Extracted records

◆ ◆ ◆ ◆ ◆ ◆ ◆

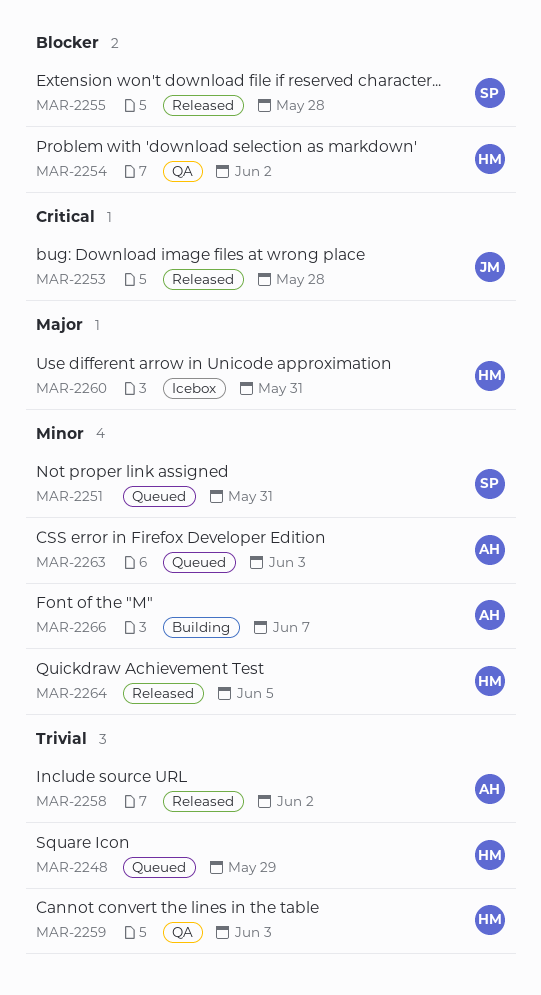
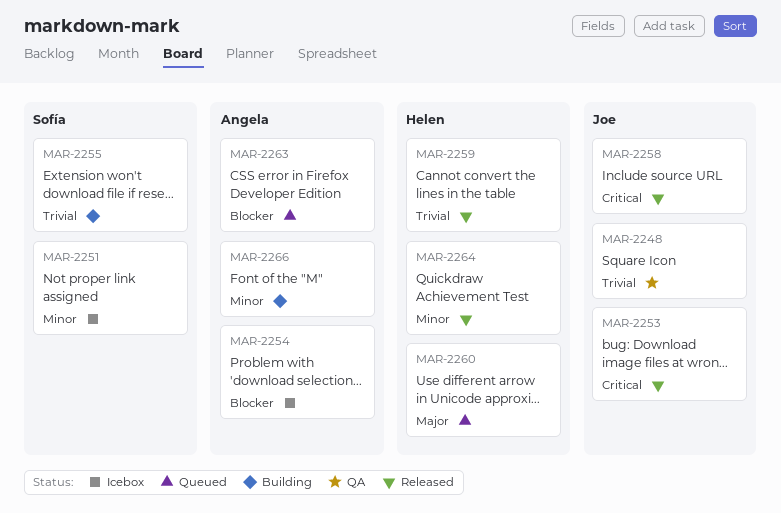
MAR-2248, status: Queued -> QA
MAR-2248, owner: Helen -> Joe
MAR-2251, status: Queued -> Icebox
MAR-2254, status: QA -> Icebox
MAR-2254, owner: Helen -> Angela
MAR-2255, status: Released -> Building
MAR-2255, priority: Blocker -> Trivial
MAR-2258, owner: Angela -> Joe
MAR-2258, priority: Trivial -> Critical
MAR-2259, status: QA -> Released
MAR-2260, status: Icebox -> Queued
MAR-2263, priority: Minor -> Blocker

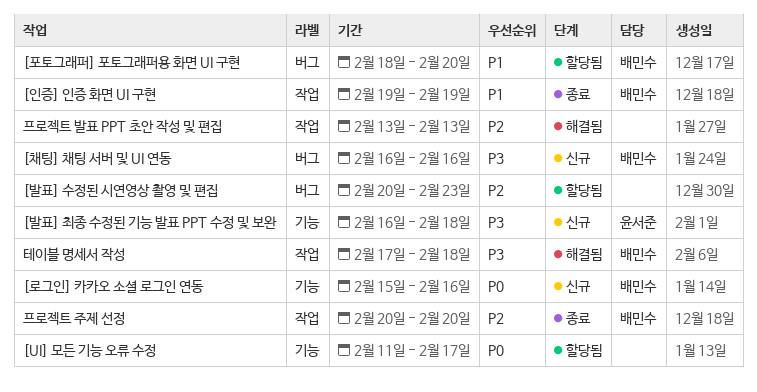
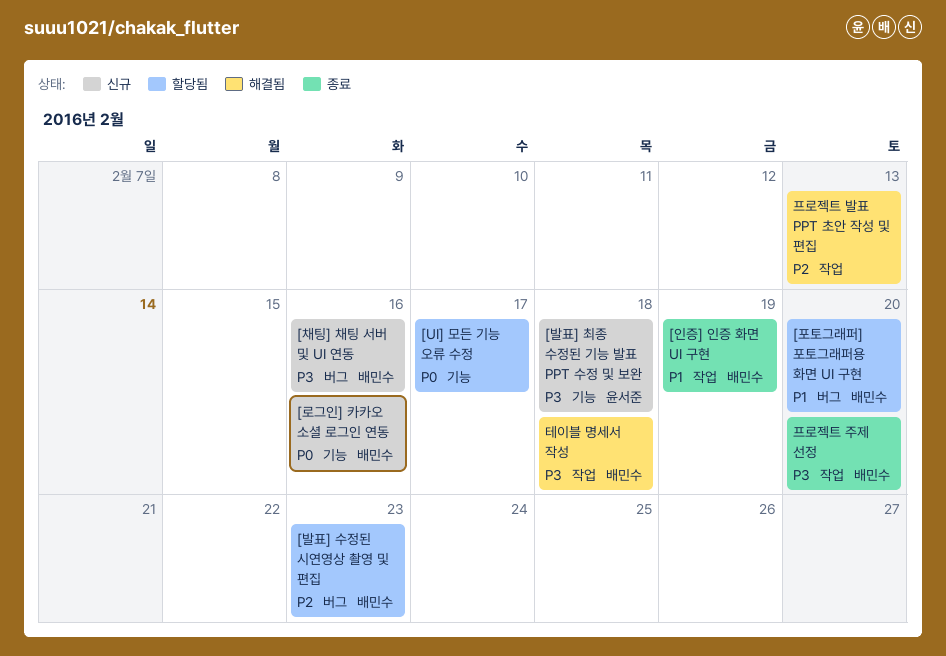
[발표] 수정된 시연영상 촬영 및 편집, owner: none -> 배민수
프로젝트 주제 선정, priority: P2 -> P3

◆ ◆ ◆ ◆ ◆ ◆ ◆

Exercise instructions
I would like the material repeated in full and exactly, with its images omitted.

Response to this task
MAR-2248, status: Queued -> QA
MAR-2248, owner: Helen -> Joe
MAR-2251, status: Queued -> Icebox
MAR-2254, status: QA -> Icebox
MAR-2254, owner: Helen -> Angela
MAR-2255, status: Released -> Building
MAR-2255, priority: Blocker -> Trivial
MAR-2258, owner: Angela -> Joe
MAR-2258, priority: Trivial -> Critical
MAR-2259, status: QA -> Released
MAR-2260, status: Icebox -> Queued
MAR-2263, priority: Minor -> Blocker

[발표] 수정된 시연영상 촬영 및 편집, owner: none -> 배민수
프로젝트 주제 선정, priority: P2 -> P3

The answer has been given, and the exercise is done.